[Source records]

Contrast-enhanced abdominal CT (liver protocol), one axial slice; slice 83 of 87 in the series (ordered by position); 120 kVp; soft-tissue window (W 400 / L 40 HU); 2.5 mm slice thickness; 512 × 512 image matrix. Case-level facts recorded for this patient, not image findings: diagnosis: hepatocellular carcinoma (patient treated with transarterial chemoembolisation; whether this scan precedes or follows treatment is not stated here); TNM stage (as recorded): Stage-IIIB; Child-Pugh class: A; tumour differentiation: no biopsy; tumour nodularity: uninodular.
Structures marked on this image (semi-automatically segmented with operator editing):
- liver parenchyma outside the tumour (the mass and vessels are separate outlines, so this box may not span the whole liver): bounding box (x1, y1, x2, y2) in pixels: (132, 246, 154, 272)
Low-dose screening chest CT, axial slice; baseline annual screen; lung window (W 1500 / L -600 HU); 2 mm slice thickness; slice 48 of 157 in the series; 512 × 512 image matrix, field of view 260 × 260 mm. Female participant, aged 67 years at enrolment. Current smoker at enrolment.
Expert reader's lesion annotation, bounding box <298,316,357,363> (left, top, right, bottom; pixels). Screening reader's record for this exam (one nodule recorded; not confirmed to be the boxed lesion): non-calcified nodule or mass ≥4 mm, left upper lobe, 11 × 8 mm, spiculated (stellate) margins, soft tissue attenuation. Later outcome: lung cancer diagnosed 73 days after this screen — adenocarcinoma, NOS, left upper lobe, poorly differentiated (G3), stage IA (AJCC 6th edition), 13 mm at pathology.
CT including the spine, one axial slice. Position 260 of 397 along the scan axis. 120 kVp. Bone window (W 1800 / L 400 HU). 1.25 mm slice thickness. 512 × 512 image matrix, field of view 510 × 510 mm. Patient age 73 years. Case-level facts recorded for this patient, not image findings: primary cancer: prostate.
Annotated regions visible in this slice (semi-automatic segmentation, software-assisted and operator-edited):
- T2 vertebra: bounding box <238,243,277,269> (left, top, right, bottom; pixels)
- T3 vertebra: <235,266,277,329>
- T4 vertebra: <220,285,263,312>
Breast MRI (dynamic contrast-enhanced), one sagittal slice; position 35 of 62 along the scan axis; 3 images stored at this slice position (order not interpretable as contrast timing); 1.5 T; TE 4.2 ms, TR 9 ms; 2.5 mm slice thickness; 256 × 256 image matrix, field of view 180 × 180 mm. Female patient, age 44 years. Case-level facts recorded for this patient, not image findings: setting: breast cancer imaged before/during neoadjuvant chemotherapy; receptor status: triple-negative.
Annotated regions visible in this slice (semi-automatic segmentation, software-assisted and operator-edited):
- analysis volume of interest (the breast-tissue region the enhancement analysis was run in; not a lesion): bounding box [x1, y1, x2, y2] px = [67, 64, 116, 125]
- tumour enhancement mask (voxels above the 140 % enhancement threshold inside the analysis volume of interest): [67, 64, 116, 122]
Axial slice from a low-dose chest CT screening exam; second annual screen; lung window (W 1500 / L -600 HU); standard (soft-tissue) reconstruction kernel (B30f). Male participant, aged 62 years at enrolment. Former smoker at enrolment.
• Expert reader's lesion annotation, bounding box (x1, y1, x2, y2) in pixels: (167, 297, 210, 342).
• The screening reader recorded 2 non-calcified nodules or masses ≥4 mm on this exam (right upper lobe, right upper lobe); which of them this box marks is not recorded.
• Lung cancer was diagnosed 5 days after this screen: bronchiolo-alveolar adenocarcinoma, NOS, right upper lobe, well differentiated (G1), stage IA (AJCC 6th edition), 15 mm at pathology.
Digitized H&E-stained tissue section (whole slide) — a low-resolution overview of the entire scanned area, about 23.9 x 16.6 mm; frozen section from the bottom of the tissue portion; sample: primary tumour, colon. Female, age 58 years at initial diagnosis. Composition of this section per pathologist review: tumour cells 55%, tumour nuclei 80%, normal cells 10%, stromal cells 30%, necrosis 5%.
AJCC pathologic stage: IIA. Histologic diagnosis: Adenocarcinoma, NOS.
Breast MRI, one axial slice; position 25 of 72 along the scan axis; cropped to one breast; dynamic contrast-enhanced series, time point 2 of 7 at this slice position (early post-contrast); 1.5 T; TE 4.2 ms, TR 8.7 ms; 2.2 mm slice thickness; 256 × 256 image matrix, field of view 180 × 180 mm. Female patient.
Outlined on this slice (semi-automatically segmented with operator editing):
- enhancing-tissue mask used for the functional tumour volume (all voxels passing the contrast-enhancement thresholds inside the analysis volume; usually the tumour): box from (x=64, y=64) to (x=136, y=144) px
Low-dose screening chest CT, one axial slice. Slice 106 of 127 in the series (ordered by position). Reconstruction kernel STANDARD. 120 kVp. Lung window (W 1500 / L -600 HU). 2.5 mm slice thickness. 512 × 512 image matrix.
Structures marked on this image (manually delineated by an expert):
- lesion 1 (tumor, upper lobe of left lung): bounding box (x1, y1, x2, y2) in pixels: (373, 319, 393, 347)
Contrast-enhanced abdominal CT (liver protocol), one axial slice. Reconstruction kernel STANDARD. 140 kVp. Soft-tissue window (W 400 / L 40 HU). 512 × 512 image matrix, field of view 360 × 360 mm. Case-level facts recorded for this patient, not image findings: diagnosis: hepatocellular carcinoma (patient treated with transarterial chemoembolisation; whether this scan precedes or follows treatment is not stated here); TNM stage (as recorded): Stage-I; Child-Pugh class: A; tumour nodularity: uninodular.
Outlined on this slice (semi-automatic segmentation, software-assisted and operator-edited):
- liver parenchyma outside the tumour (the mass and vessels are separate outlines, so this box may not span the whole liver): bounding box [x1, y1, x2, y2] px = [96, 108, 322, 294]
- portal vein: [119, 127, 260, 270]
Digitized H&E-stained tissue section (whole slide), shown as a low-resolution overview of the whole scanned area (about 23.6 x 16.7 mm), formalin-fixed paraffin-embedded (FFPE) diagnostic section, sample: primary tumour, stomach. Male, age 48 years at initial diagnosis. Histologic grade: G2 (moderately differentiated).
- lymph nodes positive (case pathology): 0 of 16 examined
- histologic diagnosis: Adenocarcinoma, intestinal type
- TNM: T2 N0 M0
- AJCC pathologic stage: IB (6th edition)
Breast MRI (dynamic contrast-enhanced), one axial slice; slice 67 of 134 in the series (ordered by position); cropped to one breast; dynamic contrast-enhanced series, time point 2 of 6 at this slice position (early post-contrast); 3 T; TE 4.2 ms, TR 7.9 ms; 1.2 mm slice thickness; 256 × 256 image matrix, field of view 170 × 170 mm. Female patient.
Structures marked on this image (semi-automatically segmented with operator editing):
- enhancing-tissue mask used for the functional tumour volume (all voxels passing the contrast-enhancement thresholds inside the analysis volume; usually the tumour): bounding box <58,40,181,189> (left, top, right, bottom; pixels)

What you have to do: Exactly as written above, copy every line.

Result:
Contrast-enhanced abdominal CT (liver protocol), one axial slice; slice 83 of 87 in the series (ordered by position); 120 kVp; soft-tissue window (W 400 / L 40 HU); 2.5 mm slice thickness; 512 × 512 image matrix. Case-level facts recorded for this patient, not image findings: diagnosis: hepatocellular carcinoma (patient treated with transarterial chemoembolisation; whether this scan precedes or follows treatment is not stated here); TNM stage (as recorded): Stage-IIIB; Child-Pugh class: A; tumour differentiation: no biopsy; tumour nodularity: uninodular.
Structures marked on this image (semi-automatically segmented with operator editing):
- liver parenchyma outside the tumour (the mass and vessels are separate outlines, so this box may not span the whole liver): bounding box (x1, y1, x2, y2) in pixels: (132, 246, 154, 272)
Low-dose screening chest CT, axial slice; baseline annual screen; lung window (W 1500 / L -600 HU); 2 mm slice thickness; slice 48 of 157 in the series; 512 × 512 image matrix, field of view 260 × 260 mm. Female participant, aged 67 years at enrolment. Current smoker at enrolment.
Expert reader's lesion annotation, bounding box <298,316,357,363> (left, top, right, bottom; pixels). Screening reader's record for this exam (one nodule recorded; not confirmed to be the boxed lesion): non-calcified nodule or mass ≥4 mm, left upper lobe, 11 × 8 mm, spiculated (stellate) margins, soft tissue attenuation. Later outcome: lung cancer diagnosed 73 days after this screen — adenocarcinoma, NOS, left upper lobe, poorly differentiated (G3), stage IA (AJCC 6th edition), 13 mm at pathology.
CT including the spine, one axial slice. Position 260 of 397 along the scan axis. 120 kVp. Bone window (W 1800 / L 400 HU). 1.25 mm slice thickness. 512 × 512 image matrix, field of view 510 × 510 mm. Patient age 73 years. Case-level facts recorded for this patient, not image findings: primary cancer: prostate.
Annotated regions visible in this slice (semi-automatic segmentation, software-assisted and operator-edited):
- T2 vertebra: bounding box <238,243,277,269> (left, top, right, bottom; pixels)
- T3 vertebra: <235,266,277,329>
- T4 vertebra: <220,285,263,312>
Breast MRI (dynamic contrast-enhanced), one sagittal slice; position 35 of 62 along the scan axis; 3 images stored at this slice position (order not interpretable as contrast timing); 1.5 T; TE 4.2 ms, TR 9 ms; 2.5 mm slice thickness; 256 × 256 image matrix, field of view 180 × 180 mm. Female patient, age 44 years. Case-level facts recorded for this patient, not image findings: setting: breast cancer imaged before/during neoadjuvant chemotherapy; receptor status: triple-negative.
Annotated regions visible in this slice (semi-automatic segmentation, software-assisted and operator-edited):
- analysis volume of interest (the breast-tissue region the enhancement analysis was run in; not a lesion): bounding box [x1, y1, x2, y2] px = [67, 64, 116, 125]
- tumour enhancement mask (voxels above the 140 % enhancement threshold inside the analysis volume of interest): [67, 64, 116, 122]
Axial slice from a low-dose chest CT screening exam; second annual screen; lung window (W 1500 / L -600 HU); standard (soft-tissue) reconstruction kernel (B30f). Male participant, aged 62 years at enrolment. Former smoker at enrolment.
• Expert reader's lesion annotation, bounding box (x1, y1, x2, y2) in pixels: (167, 297, 210, 342).
• The screening reader recorded 2 non-calcified nodules or masses ≥4 mm on this exam (right upper lobe, right upper lobe); which of them this box marks is not recorded.
• Lung cancer was diagnosed 5 days after this screen: bronchiolo-alveolar adenocarcinoma, NOS, right upper lobe, well differentiated (G1), stage IA (AJCC 6th edition), 15 mm at pathology.
Digitized H&E-stained tissue section (whole slide) — a low-resolution overview of the entire scanned area, about 23.9 x 16.6 mm; frozen section from the bottom of the tissue portion; sample: primary tumour, colon. Female, age 58 years at initial diagnosis. Composition of this section per pathologist review: tumour cells 55%, tumour nuclei 80%, normal cells 10%, stromal cells 30%, necrosis 5%.
AJCC pathologic stage: IIA. Histologic diagnosis: Adenocarcinoma, NOS.
Breast MRI, one axial slice; position 25 of 72 along the scan axis; cropped to one breast; dynamic contrast-enhanced series, time point 2 of 7 at this slice position (early post-contrast); 1.5 T; TE 4.2 ms, TR 8.7 ms; 2.2 mm slice thickness; 256 × 256 image matrix, field of view 180 × 180 mm. Female patient.
Outlined on this slice (semi-automatically segmented with operator editing):
- enhancing-tissue mask used for the functional tumour volume (all voxels passing the contrast-enhancement thresholds inside the analysis volume; usually the tumour): box from (x=64, y=64) to (x=136, y=144) px
Low-dose screening chest CT, one axial slice. Slice 106 of 127 in the series (ordered by position). Reconstruction kernel STANDARD. 120 kVp. Lung window (W 1500 / L -600 HU). 2.5 mm slice thickness. 512 × 512 image matrix.
Structures marked on this image (manually delineated by an expert):
- lesion 1 (tumor, upper lobe of left lung): bounding box (x1, y1, x2, y2) in pixels: (373, 319, 393, 347)
Contrast-enhanced abdominal CT (liver protocol), one axial slice. Reconstruction kernel STANDARD. 140 kVp. Soft-tissue window (W 400 / L 40 HU). 512 × 512 image matrix, field of view 360 × 360 mm. Case-level facts recorded for this patient, not image findings: diagnosis: hepatocellular carcinoma (patient treated with transarterial chemoembolisation; whether this scan precedes or follows treatment is not stated here); TNM stage (as recorded): Stage-I; Child-Pugh class: A; tumour nodularity: uninodular.
Outlined on this slice (semi-automatic segmentation, software-assisted and operator-edited):
- liver parenchyma outside the tumour (the mass and vessels are separate outlines, so this box may not span the whole liver): bounding box [x1, y1, x2, y2] px = [96, 108, 322, 294]
- portal vein: [119, 127, 260, 270]
Digitized H&E-stained tissue section (whole slide), shown as a low-resolution overview of the whole scanned area (about 23.6 x 16.7 mm), formalin-fixed paraffin-embedded (FFPE) diagnostic section, sample: primary tumour, stomach. Male, age 48 years at initial diagnosis. Histologic grade: G2 (moderately differentiated).
- lymph nodes positive (case pathology): 0 of 16 examined
- histologic diagnosis: Adenocarcinoma, intestinal type
- TNM: T2 N0 M0
- AJCC pathologic stage: IB (6th edition)
Breast MRI (dynamic contrast-enhanced), one axial slice; slice 67 of 134 in the series (ordered by position); cropped to one breast; dynamic contrast-enhanced series, time point 2 of 6 at this slice position (early post-contrast); 3 T; TE 4.2 ms, TR 7.9 ms; 1.2 mm slice thickness; 256 × 256 image matrix, field of view 170 × 170 mm. Female patient.
Structures marked on this image (semi-automatically segmented with operator editing):
- enhancing-tissue mask used for the functional tumour volume (all voxels passing the contrast-enhancement thresholds inside the analysis volume; usually the tumour): bounding box <58,40,181,189> (left, top, right, bottom; pixels)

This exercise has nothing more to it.